- **What you have to do**: Find every line below where the word "ELEKTR" occurs, then give how many you found and nothing else.

- **Task input**:
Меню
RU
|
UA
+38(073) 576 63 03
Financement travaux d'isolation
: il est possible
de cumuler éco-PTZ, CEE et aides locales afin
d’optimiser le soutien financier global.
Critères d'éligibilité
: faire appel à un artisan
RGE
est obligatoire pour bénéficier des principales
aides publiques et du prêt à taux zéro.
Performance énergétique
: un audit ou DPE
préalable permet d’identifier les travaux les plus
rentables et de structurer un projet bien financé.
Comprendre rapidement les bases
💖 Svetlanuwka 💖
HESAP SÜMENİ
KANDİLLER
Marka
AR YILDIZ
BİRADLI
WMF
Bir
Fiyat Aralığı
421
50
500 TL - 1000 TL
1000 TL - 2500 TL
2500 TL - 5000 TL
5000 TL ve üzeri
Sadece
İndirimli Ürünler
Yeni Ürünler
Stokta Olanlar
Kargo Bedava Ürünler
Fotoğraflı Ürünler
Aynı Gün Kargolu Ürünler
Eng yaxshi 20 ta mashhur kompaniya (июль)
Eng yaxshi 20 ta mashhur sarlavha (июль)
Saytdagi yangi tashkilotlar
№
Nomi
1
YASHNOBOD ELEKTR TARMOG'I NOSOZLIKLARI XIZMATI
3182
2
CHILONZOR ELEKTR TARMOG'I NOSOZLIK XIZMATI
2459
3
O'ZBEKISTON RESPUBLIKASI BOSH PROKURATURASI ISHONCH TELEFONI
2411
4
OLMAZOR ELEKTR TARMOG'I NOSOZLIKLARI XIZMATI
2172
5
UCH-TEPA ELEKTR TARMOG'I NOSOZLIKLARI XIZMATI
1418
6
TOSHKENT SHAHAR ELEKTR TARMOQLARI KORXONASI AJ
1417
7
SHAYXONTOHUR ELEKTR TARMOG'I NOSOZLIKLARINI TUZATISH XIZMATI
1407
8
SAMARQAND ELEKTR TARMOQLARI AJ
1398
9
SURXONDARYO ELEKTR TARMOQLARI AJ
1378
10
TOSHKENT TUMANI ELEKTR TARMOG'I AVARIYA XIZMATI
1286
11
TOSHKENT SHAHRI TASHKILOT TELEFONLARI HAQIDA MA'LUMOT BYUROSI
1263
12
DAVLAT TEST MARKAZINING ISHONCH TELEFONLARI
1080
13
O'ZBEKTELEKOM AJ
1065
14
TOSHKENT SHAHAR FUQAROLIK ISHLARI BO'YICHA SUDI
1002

- **Result of this task**: 9